» Goal of the exercise:
Write out the records in full and without alteration, setting aside their pictures.

Transcribed page contents
__________

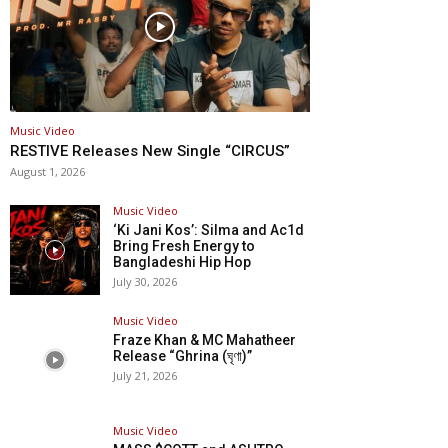
Music Video
RESTIVE Releases New Single “CIRCUS”
August 1, 2026
Music Video
‘Ki Jani Kos’: Silma and Ac1d
Bring Fresh Energy to
Bangladeshi Hip Hop
July 30, 2026
Music Video
Fraze Khan & MC Mahatheer
Release “Ghrina (ঘৃণা)”
July 21, 2026
Music Video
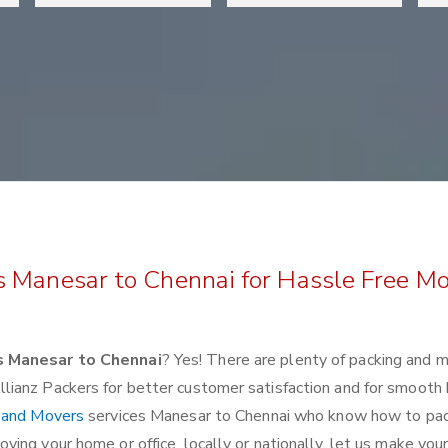
s Manesar to Chennai for Hassle Free M
s Manesar to Chennai
? Yes! There are plenty of packing and 
lianz Packers for better customer satisfaction and for smoot
 and Movers
services Manesar to Chennai who know how to pa
ing your home or office, locally or nationally, let us make you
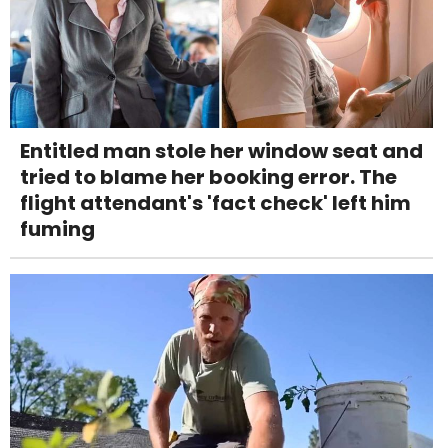
Entitled man stole her window seat and
tried to blame her booking error. The
flight attendant's 'fact check' left him
fuming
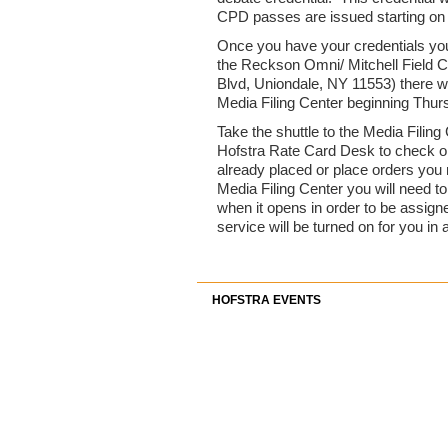
CPD passes are issued starting on
Once you have your credentials yo
the Reckson Omni/ Mitchell Field 
Blvd, Uniondale, NY 11553) there wil
Media Filing Center beginning Thur
Take the shuttle to the Media Filing
Hofstra Rate Card Desk to check on
already placed or place orders you n
Media Filing Center you will need 
when it opens in order to be assign
service will be turned on for you in 
HOFSTRA EVENTS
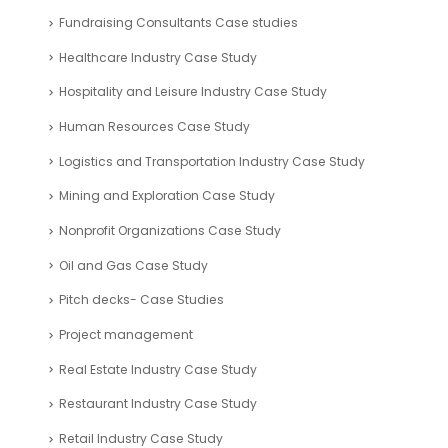
Environmental Management Industry Case Study
Fashion Industry Case Study
Financial Analysis Case Study
Financial Modelling – Case Studies
Fintech Industry Case Study
Food Industry Case Study
Fundraising Consultants Case studies
Healthcare Industry Case Study
Hospitality and Leisure Industry Case Study
Human Resources Case Study
Logistics and Transportation Industry Case Study
Mining and Exploration Case Study
Nonprofit Organizations Case Study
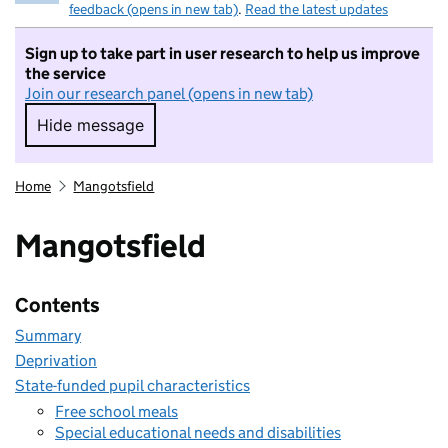
feedback (opens in new tab)
.
Read the latest updates
Sign up to take part in user research to help us improve
the service
Join our research panel (opens in new tab)
Hide message
Hide message. I do not want to take part in r
Home
Mangotsfield
Mangotsfield
Contents
Summary
Deprivation
State-funded pupil characteristics
Free school meals
Special educational needs and disabilities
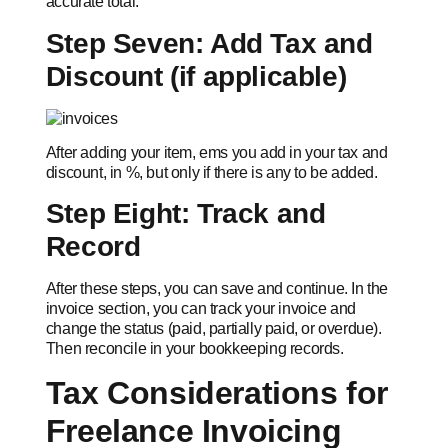
accurate total.
Step Seven: Add Tax and
Discount (if applicable)
After adding your item, ems you add in your tax and
discount, in %, but only if there is any to be added.
Step Eight: Track and
Record
After these steps, you can save and continue. In the
invoice section, you can track your invoice and
change the status (paid, partially paid, or overdue).
Then reconcile in your bookkeeping records.
Tax Considerations for
Freelance Invoicing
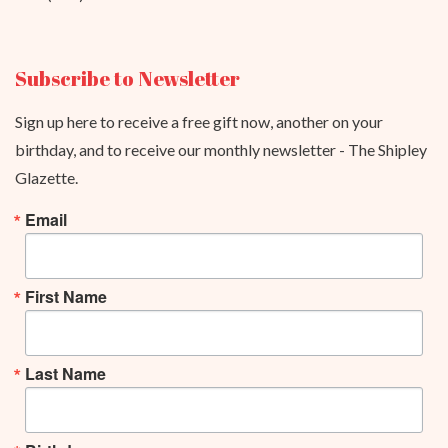
Subscribe to Newsletter
Sign up here to receive a free gift now, another on your
birthday, and to receive our monthly newsletter - The Shipley
Glazette.
Email
First Name
Last Name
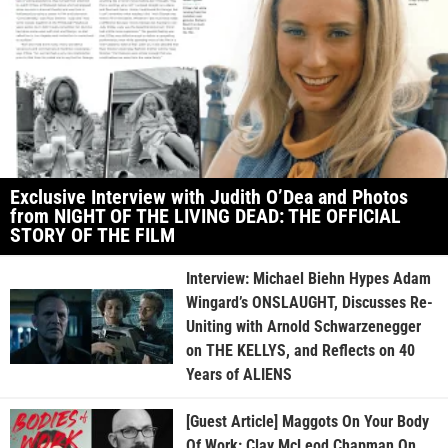
Exclusive Interview with Judith O’Dea and Photos
from NIGHT OF THE LIVING DEAD: THE OFFICIAL
STORY OF THE FILM
Interview: Michael Biehn Hypes Adam
Wingard’s ONSLAUGHT, Discusses Re-
Uniting with Arnold Schwarzenegger
on THE KELLYS, and Reflects on 40
Years of ALIENS
[Guest Article] Maggots On Your Body
Of Work: Clay McLeod Chapman On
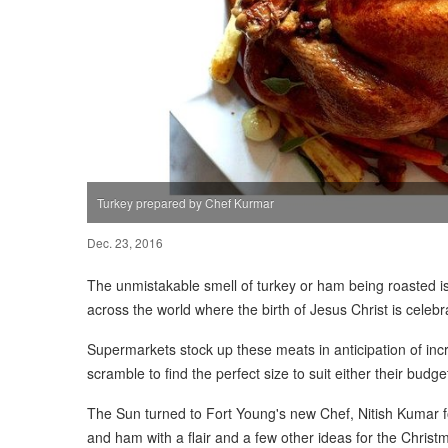
Turkey prepared by Chef Kurmar
Dec. 23, 2016
The unmistakable smell of turkey or ham being roasted 
across the world where the birth of Jesus Christ is celebr
Supermarkets stock up these meats in anticipation of i
scramble to find the perfect size to suit either their budg
The Sun turned to Fort Young's new Chef, Nitish Kumar f
and ham with a flair and a few other ideas for the Christm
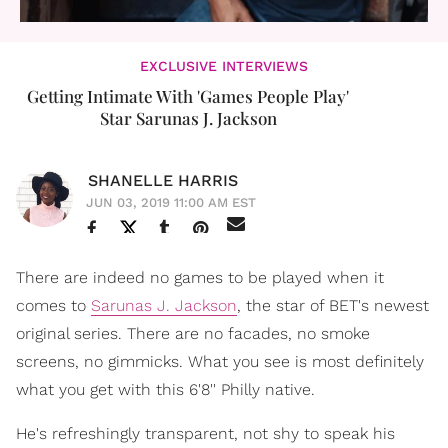
EXCLUSIVE INTERVIEWS
Getting Intimate With 'Games People Play'
Star Sarunas J. Jackson
SHANELLE HARRIS
JUN 03, 2019 11:00 AM EST
There are indeed no games to be played when it
comes to
Sarunas J. Jackson
, the star of BET's newest
original series. There are no facades, no smoke
screens, no gimmicks. What you see is most definitely
what you get with this 6'8'' Philly native.
He's refreshingly transparent, not shy to speak his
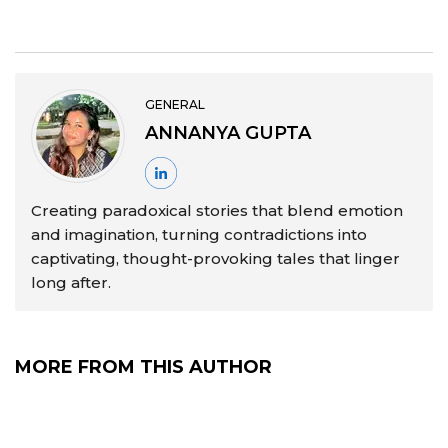
GENERAL
ANNANYA GUPTA
Creating paradoxical stories that blend emotion
and imagination, turning contradictions into
captivating, thought-provoking tales that linger
long after.
MORE FROM THIS AUTHOR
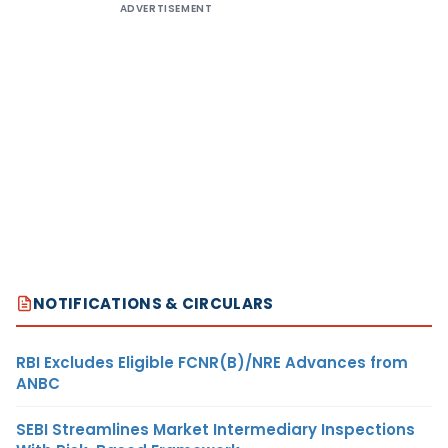
ADVERTISEMENT
NOTIFICATIONS & CIRCULARS
RBI Excludes Eligible FCNR(B)/NRE Advances from
ANBC
SEBI Streamlines Market Intermediary Inspections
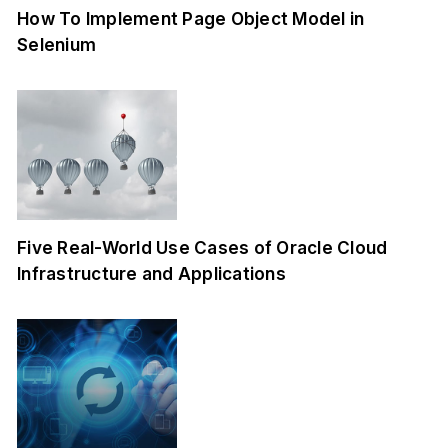
How To Implement Page Object Model in
Selenium
Five Real-World Use Cases of Oracle Cloud
Infrastructure and Applications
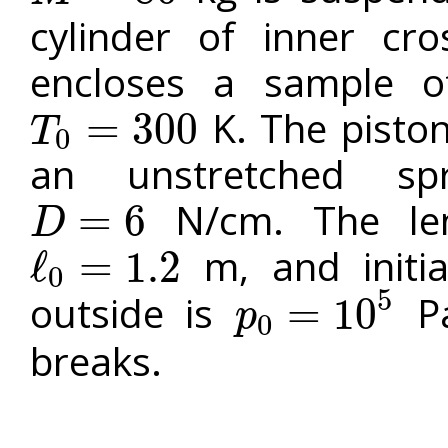
cylinder of inner cr
encloses a sample o
K. The piston
=
300
T
0
T
0
=
300
an unstretched sp
N/cm. The len
=
6
D
D
=
6
m, and initia
ℓ
=
1.2
0
ℓ
0
=
1.2
5
outside is
Pa
=
10
p
0
p
0
=
10
5
breaks.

__________

» Reply:
Music Video
RESTIVE Releases New Single “CIRCUS”
August 1, 2026
Music Video
‘Ki Jani Kos’: Silma and Ac1d
Bring Fresh Energy to
Bangladeshi Hip Hop
July 30, 2026
Music Video
Fraze Khan & MC Mahatheer
Release “Ghrina (ঘৃণা)”
July 21, 2026
Music Video
s Manesar to Chennai for Hassle Free M
s Manesar to Chennai
? Yes! There are plenty of packing and 
lianz Packers for better customer satisfaction and for smoot
 and Movers
services Manesar to Chennai who know how to pa
ing your home or office, locally or nationally, let us make you
Entitled man stole her window seat and
tried to blame her booking error. The
flight attendant's 'fact check' left him
fuming
CPD passes are issued starting on
Once you have your credentials yo
the Reckson Omni/ Mitchell Field 
Blvd, Uniondale, NY 11553) there wil
Media Filing Center beginning Thur
Take the shuttle to the Media Filing
Hofstra Rate Card Desk to check on
already placed or place orders you n
Media Filing Center you will need 
when it opens in order to be assign
service will be turned on for you in 
HOFSTRA EVENTS
Environmental Management Industry Case Study
Fashion Industry Case Study
Financial Analysis Case Study
Financial Modelling – Case Studies
Fintech Industry Case Study
Food Industry Case Study
Fundraising Consultants Case studies
Healthcare Industry Case Study
Hospitality and Leisure Industry Case Study
Human Resources Case Study
Logistics and Transportation Industry Case Study
Mining and Exploration Case Study
Nonprofit Organizations Case Study
feedback (opens in new tab)
.
Read the latest updates
Sign up to take part in user research to help us improve
the service
Join our research panel (opens in new tab)
Hide message
Hide message. I do not want to take part in r
Home
Mangotsfield
Mangotsfield
Contents
Summary
Deprivation
State-funded pupil characteristics
Free school meals
Special educational needs and disabilities
accurate total.
Step Seven: Add Tax and
Discount (if applicable)
After adding your item, ems you add in your tax and
discount, in %, but only if there is any to be added.
Step Eight: Track and
Record
After these steps, you can save and continue. In the
invoice section, you can track your invoice and
change the status (paid, partially paid, or overdue).
Then reconcile in your bookkeeping records.
Tax Considerations for
Freelance Invoicing
Subscribe to Newsletter
Sign up here to receive a free gift now, another on your
birthday, and to receive our monthly newsletter - The Shipley
Glazette.
Email
First Name
Last Name
Exclusive Interview with Judith O’Dea and Photos
from NIGHT OF THE LIVING DEAD: THE OFFICIAL
STORY OF THE FILM
Interview: Michael Biehn Hypes Adam
Wingard’s ONSLAUGHT, Discusses Re-
Uniting with Arnold Schwarzenegger
on THE KELLYS, and Reflects on 40
Years of ALIENS
[Guest Article] Maggots On Your Body
Of Work: Clay McLeod Chapman On
Turkey prepared by Chef Kurmar
Dec. 23, 2016
The unmistakable smell of turkey or ham being roasted 
across the world where the birth of Jesus Christ is celebr
Supermarkets stock up these meats in anticipation of i
scramble to find the perfect size to suit either their budg
The Sun turned to Fort Young's new Chef, Nitish Kumar f
and ham with a flair and a few other ideas for the Christm
EXCLUSIVE INTERVIEWS
Getting Intimate With 'Games People Play'
Star Sarunas J. Jackson
SHANELLE HARRIS
JUN 03, 2019 11:00 AM EST
There are indeed no games to be played when it
comes to
Sarunas J. Jackson
, the star of BET's newest
original series. There are no facades, no smoke
screens, no gimmicks. What you see is most definitely
what you get with this 6'8'' Philly native.
He's refreshingly transparent, not shy to speak his
GENERAL
ANNANYA GUPTA
Creating paradoxical stories that blend emotion
and imagination, turning contradictions into
captivating, thought-provoking tales that linger
long after.
MORE FROM THIS AUTHOR
ADVERTISEMENT
NOTIFICATIONS & CIRCULARS
RBI Excludes Eligible FCNR(B)/NRE Advances from
ANBC
SEBI Streamlines Market Intermediary Inspections
How To Implement Page Object Model in
Selenium
Five Real-World Use Cases of Oracle Cloud
Infrastructure and Applications
cylinder of inner cr
encloses a sample o
K. The piston
=
300
T
0
T
0
=
300
an unstretched sp
N/cm. The len
=
6
D
D
=
6
m, and initia
ℓ
=
1.2
0
ℓ
0
=
1.2
5
outside is
Pa
=
10
p
0
p
0
=
10
5
breaks.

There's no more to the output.